What does our treatment of Sandoval say about society?

Fans and media have labeled Sandoval “disgusting,” “lazy,” and “pathetic.” By the transitive property, these derogatory terms apply to everyone who has a body type similar to his.

The message is that fat is to be loathed, that larger individuals are not worthy of the respect enjoyed by the rest of us. We reject stereotypes based on race, religion, ethnicity, or sexual orientation while we inexplicably tolerate those based on body size that are no more accurate than the others, yet are just as abhorrent.

The idea that we can tell how someone eats or exercises based on his shape or weight is a myth. Some people built like linebackers never lift weights, some skinny-as-a-rail folks subsist on fast food, and some obese individuals are more active and have a healthier relationship with food than all of them but inhabit bigger bodies for other reasons.

Weight stigma oftentimes inspires people to sacrifice health for the pursuit of a size. Pressure to be thin leads to dieting, which is a predictor of a variety of problems, including eating disorders. These life-threatening illnesses are so common in Massachusetts that if the crowd at a sold-out Fenway Park represented a random sample of the state’s population, those in attendance with a diagnosed eating disorder would likely fill section 41.

Okay, but professional athletes like Sandoval constitute a different and special class of people, right?

Let’s take a step back and look at the bigger picture. Sandoval is a professional athlete because his talent, practice, and opportunities have coalesced into a skill set that lends itself to strong performance in an activity mankind recently created called baseball and he lives in a culture in which we pay such people to play it for our entertainment.

None of that means he has any more or less ability to manipulate his weight differently from the general population. Sandoval is a product of evolution just like the rest of us, and he has come into being because his ancestors’ physiological mechanisms that resisted weight loss allowed them to survive periods of starvation and reproduce while others perished. In this regard, professional athletes and spectators are all in the same boat.

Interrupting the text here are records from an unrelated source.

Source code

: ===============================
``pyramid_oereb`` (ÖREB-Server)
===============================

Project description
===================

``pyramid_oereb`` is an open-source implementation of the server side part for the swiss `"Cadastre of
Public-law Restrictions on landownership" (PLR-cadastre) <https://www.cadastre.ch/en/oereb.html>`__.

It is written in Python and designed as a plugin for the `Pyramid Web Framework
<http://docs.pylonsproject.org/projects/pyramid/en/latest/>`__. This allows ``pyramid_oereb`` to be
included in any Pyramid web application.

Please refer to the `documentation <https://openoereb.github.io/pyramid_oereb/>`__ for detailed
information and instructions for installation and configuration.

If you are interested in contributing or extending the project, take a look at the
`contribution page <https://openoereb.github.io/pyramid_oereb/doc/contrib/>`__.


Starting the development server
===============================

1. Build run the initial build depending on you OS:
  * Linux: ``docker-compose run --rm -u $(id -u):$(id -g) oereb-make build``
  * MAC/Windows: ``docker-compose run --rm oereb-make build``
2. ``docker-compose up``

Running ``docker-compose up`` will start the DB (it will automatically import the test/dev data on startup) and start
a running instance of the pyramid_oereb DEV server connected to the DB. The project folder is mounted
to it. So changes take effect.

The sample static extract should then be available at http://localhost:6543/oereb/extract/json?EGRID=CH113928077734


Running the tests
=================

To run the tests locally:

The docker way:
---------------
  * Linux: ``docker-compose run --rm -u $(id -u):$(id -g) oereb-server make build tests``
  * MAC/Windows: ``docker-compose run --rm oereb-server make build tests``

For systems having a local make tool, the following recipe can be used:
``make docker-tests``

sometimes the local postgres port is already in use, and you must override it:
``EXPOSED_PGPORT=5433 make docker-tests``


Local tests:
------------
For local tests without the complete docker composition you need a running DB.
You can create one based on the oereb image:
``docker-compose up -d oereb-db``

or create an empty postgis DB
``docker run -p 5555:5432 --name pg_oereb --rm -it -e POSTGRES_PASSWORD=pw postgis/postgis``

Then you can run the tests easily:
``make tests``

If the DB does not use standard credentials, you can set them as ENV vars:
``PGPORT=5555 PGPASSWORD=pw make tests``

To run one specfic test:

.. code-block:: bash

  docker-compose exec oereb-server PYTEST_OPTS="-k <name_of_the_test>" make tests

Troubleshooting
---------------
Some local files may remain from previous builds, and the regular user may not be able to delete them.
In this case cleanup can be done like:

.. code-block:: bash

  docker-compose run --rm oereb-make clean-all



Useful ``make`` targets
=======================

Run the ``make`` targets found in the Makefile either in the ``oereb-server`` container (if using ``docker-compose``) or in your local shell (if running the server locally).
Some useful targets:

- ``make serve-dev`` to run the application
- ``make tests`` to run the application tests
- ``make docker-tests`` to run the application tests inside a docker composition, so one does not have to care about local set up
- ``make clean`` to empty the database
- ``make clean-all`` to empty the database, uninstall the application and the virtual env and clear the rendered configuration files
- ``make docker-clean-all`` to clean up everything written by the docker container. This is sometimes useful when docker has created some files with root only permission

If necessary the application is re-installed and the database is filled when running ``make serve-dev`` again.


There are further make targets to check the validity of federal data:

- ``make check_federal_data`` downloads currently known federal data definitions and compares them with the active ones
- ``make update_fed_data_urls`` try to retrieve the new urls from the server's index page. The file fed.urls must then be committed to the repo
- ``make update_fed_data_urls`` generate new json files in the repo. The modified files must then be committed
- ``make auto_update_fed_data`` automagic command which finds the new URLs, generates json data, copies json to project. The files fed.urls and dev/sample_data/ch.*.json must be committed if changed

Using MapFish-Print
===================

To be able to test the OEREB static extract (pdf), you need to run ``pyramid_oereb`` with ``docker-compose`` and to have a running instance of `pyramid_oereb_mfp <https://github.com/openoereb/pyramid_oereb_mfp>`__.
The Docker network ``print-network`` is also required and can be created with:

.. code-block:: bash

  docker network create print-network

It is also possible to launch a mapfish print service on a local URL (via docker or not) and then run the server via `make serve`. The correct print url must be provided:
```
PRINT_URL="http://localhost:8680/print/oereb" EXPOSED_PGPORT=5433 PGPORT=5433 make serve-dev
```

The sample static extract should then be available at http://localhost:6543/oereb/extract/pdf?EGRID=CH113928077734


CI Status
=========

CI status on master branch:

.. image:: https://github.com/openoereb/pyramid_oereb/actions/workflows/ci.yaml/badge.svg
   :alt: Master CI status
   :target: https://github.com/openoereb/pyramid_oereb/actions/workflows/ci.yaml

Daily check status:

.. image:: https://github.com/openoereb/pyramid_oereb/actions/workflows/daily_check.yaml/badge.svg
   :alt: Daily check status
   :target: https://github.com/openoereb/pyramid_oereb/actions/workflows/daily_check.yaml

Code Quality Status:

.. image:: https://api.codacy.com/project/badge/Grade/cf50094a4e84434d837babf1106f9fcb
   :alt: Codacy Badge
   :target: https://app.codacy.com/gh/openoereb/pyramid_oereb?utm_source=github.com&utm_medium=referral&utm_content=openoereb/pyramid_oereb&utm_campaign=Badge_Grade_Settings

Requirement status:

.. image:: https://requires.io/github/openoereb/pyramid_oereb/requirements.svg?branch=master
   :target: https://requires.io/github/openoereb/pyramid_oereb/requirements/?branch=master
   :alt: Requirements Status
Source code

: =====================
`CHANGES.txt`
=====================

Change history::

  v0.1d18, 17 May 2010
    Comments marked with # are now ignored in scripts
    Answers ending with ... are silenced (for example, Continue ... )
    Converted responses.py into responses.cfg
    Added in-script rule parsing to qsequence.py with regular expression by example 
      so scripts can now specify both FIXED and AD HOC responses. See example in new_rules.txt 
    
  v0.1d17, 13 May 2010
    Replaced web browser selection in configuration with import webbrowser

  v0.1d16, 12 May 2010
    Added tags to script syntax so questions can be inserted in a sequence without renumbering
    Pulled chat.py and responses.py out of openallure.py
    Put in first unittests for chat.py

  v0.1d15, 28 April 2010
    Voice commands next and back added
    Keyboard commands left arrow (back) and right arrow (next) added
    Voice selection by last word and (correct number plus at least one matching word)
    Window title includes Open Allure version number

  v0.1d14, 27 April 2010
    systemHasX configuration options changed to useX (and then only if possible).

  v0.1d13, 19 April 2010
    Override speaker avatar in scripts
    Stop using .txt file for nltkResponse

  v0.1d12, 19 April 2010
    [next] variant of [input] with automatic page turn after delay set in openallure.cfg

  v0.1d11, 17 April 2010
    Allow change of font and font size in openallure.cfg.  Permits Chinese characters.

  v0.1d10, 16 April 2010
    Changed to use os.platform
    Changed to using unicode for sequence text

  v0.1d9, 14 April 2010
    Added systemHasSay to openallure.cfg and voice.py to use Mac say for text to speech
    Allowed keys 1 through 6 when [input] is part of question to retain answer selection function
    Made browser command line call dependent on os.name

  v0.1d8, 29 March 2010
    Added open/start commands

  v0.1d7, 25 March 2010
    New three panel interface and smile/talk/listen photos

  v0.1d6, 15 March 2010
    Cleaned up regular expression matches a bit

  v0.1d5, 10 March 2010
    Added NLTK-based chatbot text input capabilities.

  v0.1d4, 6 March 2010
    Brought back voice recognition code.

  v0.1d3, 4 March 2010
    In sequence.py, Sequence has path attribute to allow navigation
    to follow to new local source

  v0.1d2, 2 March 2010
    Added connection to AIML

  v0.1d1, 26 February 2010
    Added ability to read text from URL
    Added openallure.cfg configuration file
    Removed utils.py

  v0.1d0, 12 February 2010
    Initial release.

Fans have every right to feel whatever emotions they may have about a player. If they want to get on someone for not performing, they can absolutely do that. However, I would encourage fans to criticize athletes for lack of production or work ethic directly rather than using body size, weight, or shape as a proxy, as the latter behavior is fueled much more by myths and stereotypes rather than science and sends a dangerous message to everyone who hears it.